> WHAT YOU SHOULD DO
Copy all of the data below exactly as it is given.

Transcribed page contents

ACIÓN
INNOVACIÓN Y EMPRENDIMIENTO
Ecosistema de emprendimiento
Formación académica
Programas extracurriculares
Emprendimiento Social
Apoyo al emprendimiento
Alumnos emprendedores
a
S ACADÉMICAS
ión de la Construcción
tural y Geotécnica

> SOLUTION TO THIS TASK
ACIÓN
INNOVACIÓN Y EMPRENDIMIENTO
Ecosistema de emprendimiento
Formación académica
Programas extracurriculares
Emprendimiento Social
Apoyo al emprendimiento
Alumnos emprendedores
a
S ACADÉMICAS
ión de la Construcción
tural y Geotécnica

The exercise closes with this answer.